To determine the influence of the environment on the galaxies around us, a team of astronomers led by Miguel Aragon from the National Autonomous University of Mexico conducted an analysis using simulations from the IllustrisTNG project, which models the physical universe.

They didn’t expect to find anything particularly out of the ordinary.

The Milky Way is special in some way,” says Aragon. “Earth is clearly special, the only house of life known to us. But it is not the center of the universe and not even the solar system.

And the Sun is an ordinary star among the billions of the Milky Way. Even our galaxy seemed to be just another spiral galaxy among billions of others in the observable universe.”

But when they modeled a volume of space about a billion light-years across, containing millions of galaxies, a different picture emerged: that just a small handful of galaxies as massive as the Milky Way could be located inside the cosmological wall.

“The Milky Way has no particular mass or type. There are plenty of spiral galaxies that look something like this,” says astronomer Joe Silk of the Paris Institute of Astrophysics at the Sorbonne in France.

“But this is a rarity, given his environment. If you could see the next dozen or so large galaxies easily in the sky, you would see that they all almost lie on the ring, Nab. added to local sheet. It’s a bit special in itself.

We recently discovered that other walls of galaxies in the universe, such as the Local Leaf, very rarely have a galaxy within them as massive as the Milky Way.”

The team’s analysis left out the account of Andromeda, the Milky Way’s largest galactic neighbor. Also a feature of the Local Leaf – and therefore part of the same cosmological wall – is a galaxy the same size as the Milky Way.

Since the presence of two heavyweights in the cosmological wall would be even rarer, their conclusions still apply.

However, the study highlights that we may need to consider our local environment when exploring the Milky Way, rather than assuming our house hangs on average in an average place in the universe.

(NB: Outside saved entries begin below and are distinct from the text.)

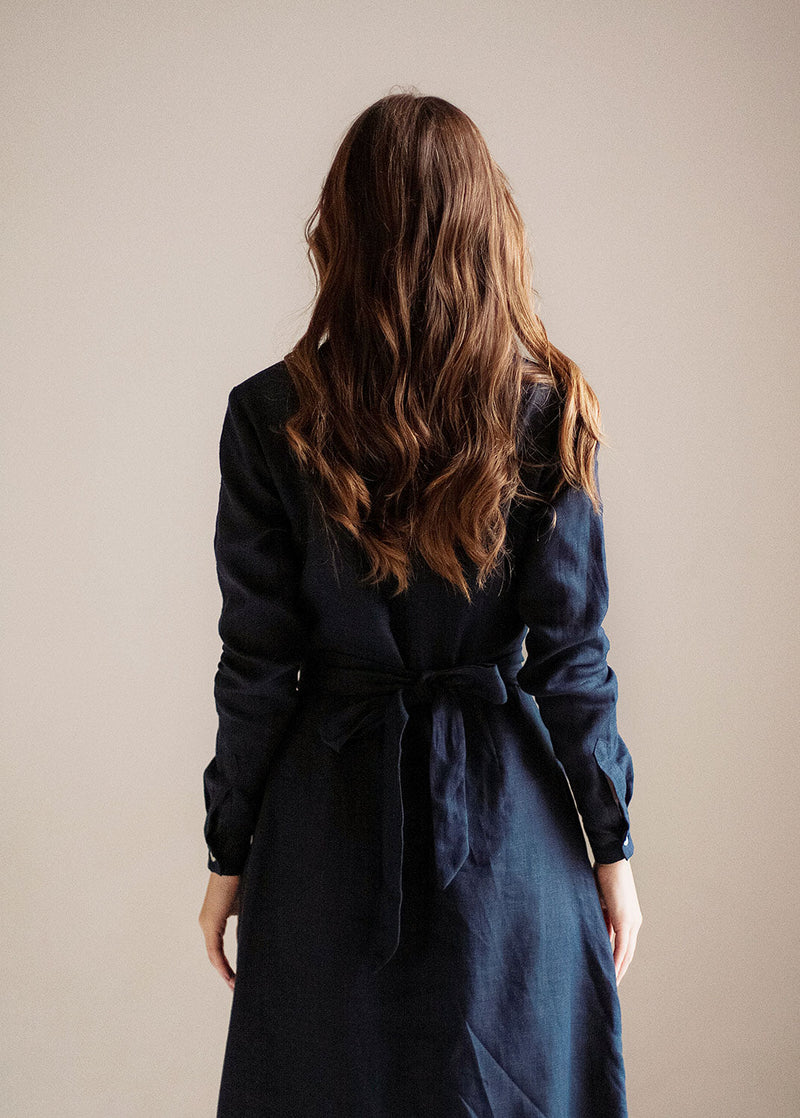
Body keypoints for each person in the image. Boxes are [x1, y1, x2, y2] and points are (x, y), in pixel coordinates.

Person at [198, 90, 642, 1118]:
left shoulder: (268, 415)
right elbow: (571, 661)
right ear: (488, 229)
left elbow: (256, 666)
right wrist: (611, 850)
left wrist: (229, 855)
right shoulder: (547, 411)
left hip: (325, 837)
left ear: (340, 232)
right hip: (510, 839)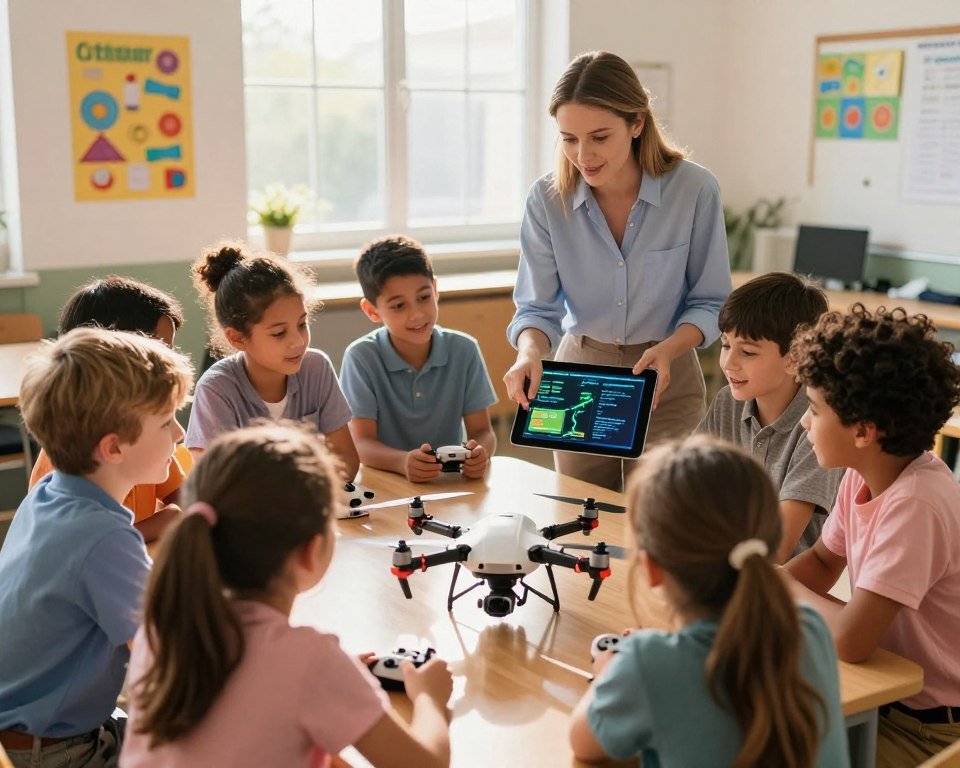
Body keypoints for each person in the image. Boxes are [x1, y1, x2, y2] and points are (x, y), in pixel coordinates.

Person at [122, 422, 453, 767]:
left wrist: (326, 688)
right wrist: (430, 696)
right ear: (312, 550)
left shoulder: (160, 626)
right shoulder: (310, 662)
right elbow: (425, 764)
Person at [504, 50, 732, 492]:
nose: (582, 155)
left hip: (664, 376)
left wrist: (669, 349)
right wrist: (529, 353)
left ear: (637, 124)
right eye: (568, 138)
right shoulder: (546, 201)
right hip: (579, 376)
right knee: (581, 516)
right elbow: (536, 307)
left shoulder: (694, 189)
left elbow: (711, 301)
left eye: (599, 137)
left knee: (659, 520)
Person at [568, 434, 848, 767]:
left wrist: (608, 673)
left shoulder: (645, 667)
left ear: (651, 569)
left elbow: (582, 743)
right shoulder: (810, 628)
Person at [0, 328, 193, 767]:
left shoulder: (50, 492)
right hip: (53, 752)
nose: (179, 434)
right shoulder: (102, 535)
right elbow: (170, 656)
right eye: (166, 422)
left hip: (29, 732)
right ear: (113, 447)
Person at [783, 304, 960, 766]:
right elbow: (823, 562)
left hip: (929, 729)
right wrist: (766, 585)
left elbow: (850, 643)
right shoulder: (864, 475)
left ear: (863, 430)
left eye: (814, 410)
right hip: (887, 693)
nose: (804, 422)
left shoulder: (916, 503)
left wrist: (779, 587)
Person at [28, 276, 188, 543]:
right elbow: (78, 543)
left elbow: (182, 496)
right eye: (160, 351)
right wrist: (161, 523)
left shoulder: (146, 437)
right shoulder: (66, 456)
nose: (168, 364)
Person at [698, 272, 842, 562]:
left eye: (748, 352)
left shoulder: (817, 424)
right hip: (712, 562)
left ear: (794, 359)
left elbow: (775, 548)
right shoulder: (729, 401)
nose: (728, 363)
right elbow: (685, 484)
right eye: (726, 345)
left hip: (775, 582)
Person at [185, 241, 360, 479]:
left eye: (302, 324)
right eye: (279, 333)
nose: (298, 342)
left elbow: (347, 462)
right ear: (237, 338)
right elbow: (218, 486)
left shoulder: (316, 367)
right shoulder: (216, 389)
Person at [340, 235, 497, 482]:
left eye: (423, 297)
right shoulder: (361, 357)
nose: (417, 315)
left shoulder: (464, 349)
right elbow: (361, 443)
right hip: (388, 482)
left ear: (435, 289)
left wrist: (481, 454)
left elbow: (483, 431)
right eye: (398, 306)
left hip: (451, 483)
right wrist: (402, 462)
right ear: (372, 311)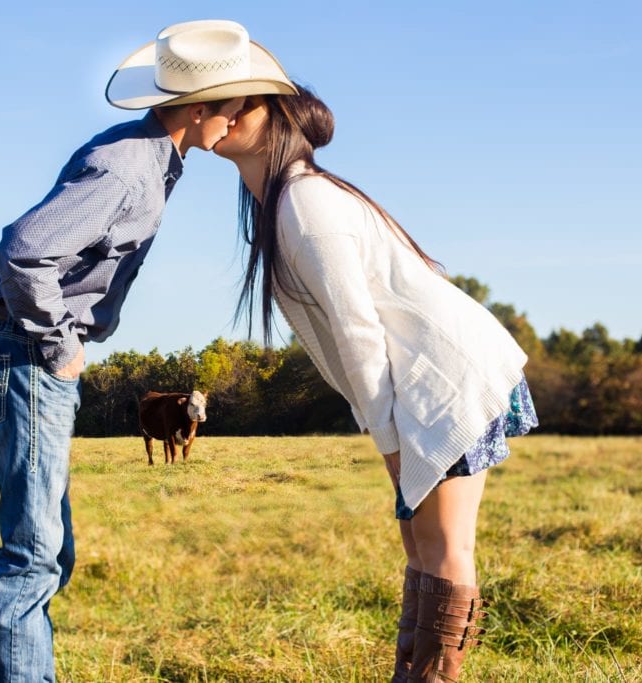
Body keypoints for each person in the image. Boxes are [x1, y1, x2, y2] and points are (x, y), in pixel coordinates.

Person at [0, 20, 295, 682]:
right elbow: (23, 251)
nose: (236, 122)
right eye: (233, 107)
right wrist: (60, 345)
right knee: (33, 554)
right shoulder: (125, 167)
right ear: (200, 108)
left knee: (49, 553)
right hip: (26, 352)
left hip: (25, 350)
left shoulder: (152, 158)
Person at [213, 86, 538, 682]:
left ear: (281, 121)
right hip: (422, 379)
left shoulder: (305, 204)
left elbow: (358, 333)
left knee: (444, 552)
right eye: (221, 102)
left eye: (244, 105)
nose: (225, 113)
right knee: (422, 552)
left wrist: (390, 442)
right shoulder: (287, 199)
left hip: (446, 380)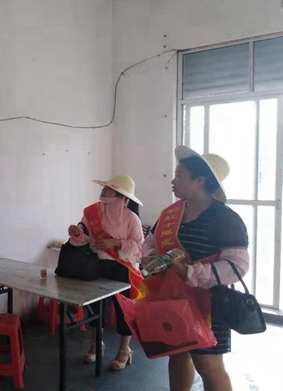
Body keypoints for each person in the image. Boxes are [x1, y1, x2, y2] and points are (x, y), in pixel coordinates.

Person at [142, 145, 249, 391]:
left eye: (179, 175)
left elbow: (237, 265)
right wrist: (150, 259)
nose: (173, 181)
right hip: (173, 299)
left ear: (199, 181)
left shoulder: (225, 218)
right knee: (177, 354)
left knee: (208, 365)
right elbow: (151, 242)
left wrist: (191, 272)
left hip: (209, 302)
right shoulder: (171, 214)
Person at [68, 175, 144, 370]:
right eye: (105, 187)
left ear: (120, 196)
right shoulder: (92, 212)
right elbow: (84, 236)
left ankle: (124, 350)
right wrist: (77, 233)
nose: (103, 190)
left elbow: (138, 246)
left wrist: (116, 243)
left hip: (123, 269)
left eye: (109, 188)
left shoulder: (131, 218)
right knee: (96, 308)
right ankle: (96, 344)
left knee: (124, 311)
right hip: (97, 266)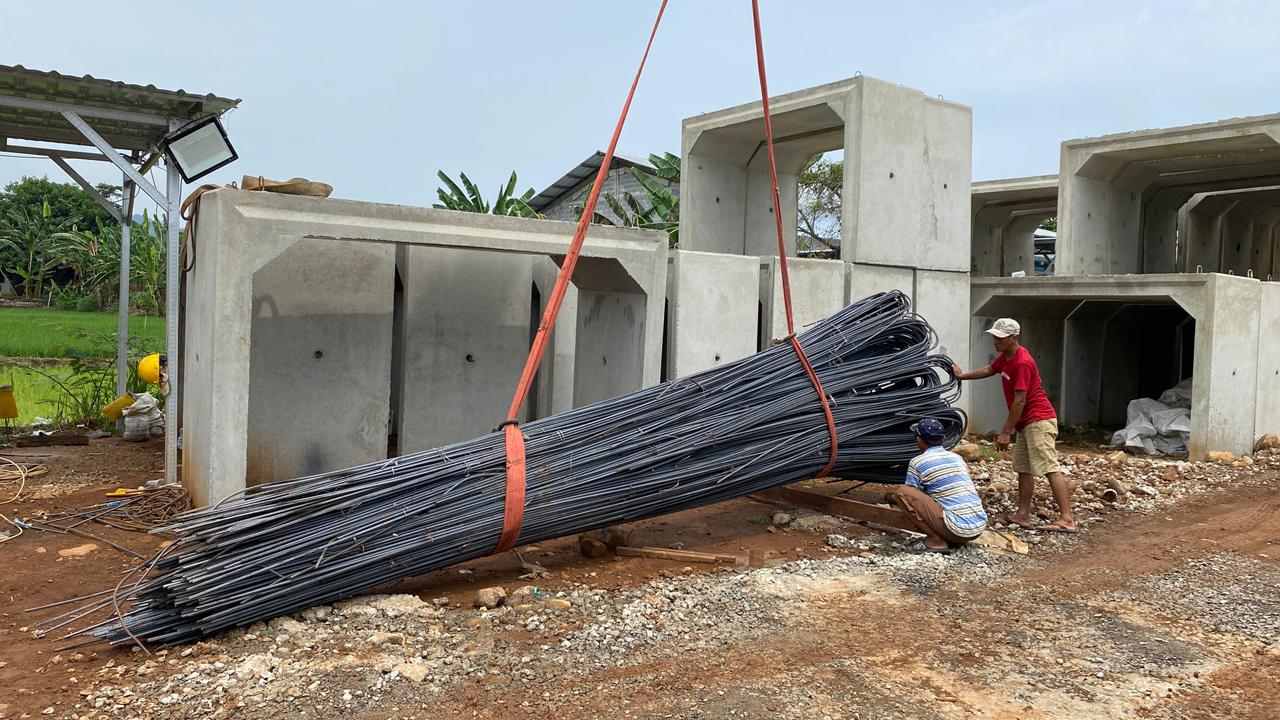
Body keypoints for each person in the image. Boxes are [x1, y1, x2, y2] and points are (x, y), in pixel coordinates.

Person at [952, 318, 1077, 532]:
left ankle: (1067, 518)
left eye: (1000, 338)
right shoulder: (1006, 357)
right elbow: (989, 370)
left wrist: (1005, 432)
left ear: (1013, 337)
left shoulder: (1022, 362)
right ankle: (1023, 514)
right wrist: (962, 376)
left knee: (1049, 467)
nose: (995, 341)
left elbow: (1020, 401)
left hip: (1038, 420)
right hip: (1025, 423)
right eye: (994, 337)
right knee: (1024, 469)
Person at [886, 418, 988, 553]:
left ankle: (935, 540)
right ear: (943, 439)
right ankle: (951, 536)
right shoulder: (957, 458)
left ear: (919, 440)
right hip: (978, 528)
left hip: (957, 530)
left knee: (902, 492)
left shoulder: (918, 462)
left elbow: (910, 496)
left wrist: (891, 497)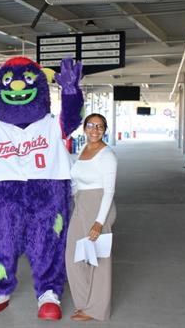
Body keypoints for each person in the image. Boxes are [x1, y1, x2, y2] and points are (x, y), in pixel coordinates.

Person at [65, 113, 117, 321]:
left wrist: (99, 222)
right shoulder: (84, 150)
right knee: (73, 255)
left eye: (100, 126)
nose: (94, 130)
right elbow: (76, 180)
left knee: (100, 259)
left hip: (99, 207)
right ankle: (85, 302)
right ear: (84, 128)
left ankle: (97, 309)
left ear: (105, 130)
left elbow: (109, 192)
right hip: (81, 204)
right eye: (90, 125)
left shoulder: (107, 156)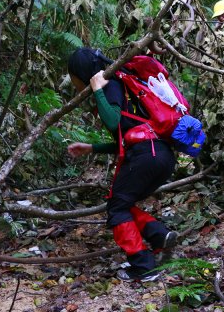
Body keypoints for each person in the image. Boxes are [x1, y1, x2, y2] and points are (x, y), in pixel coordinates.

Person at [66, 48, 178, 282]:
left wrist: (97, 89)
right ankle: (160, 237)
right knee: (121, 203)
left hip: (147, 155)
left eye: (72, 76)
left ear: (80, 73)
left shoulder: (112, 84)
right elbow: (127, 136)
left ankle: (144, 266)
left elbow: (113, 119)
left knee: (117, 209)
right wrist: (92, 148)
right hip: (161, 155)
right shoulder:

Since the team only took into account the context of the Milky Way inside the cosmological wall in their simulations, it is possible that future work could explain the greater number of galaxies in the Local Group.

The researchers also note that environmental context may help explain some previously unexplained phenomena, such as the unusual arrangement of satellite galaxies around Andromeda and the strange absence of them around the Milky Way.

“You really have to be careful… choosing properties that qualify as ‘special’. “says astronomer Marc Neyrink of the Basque Science Foundation in Spain.

“If we were to add a ridiculous restrictive condition to a galaxy, such as that it must contain an article we wrote about it, we would by far be the only galaxy in the observable universe like this.

But we think this ‘too big for its wall’ property makes physical sense and is observationally relevant enough to call it really special.”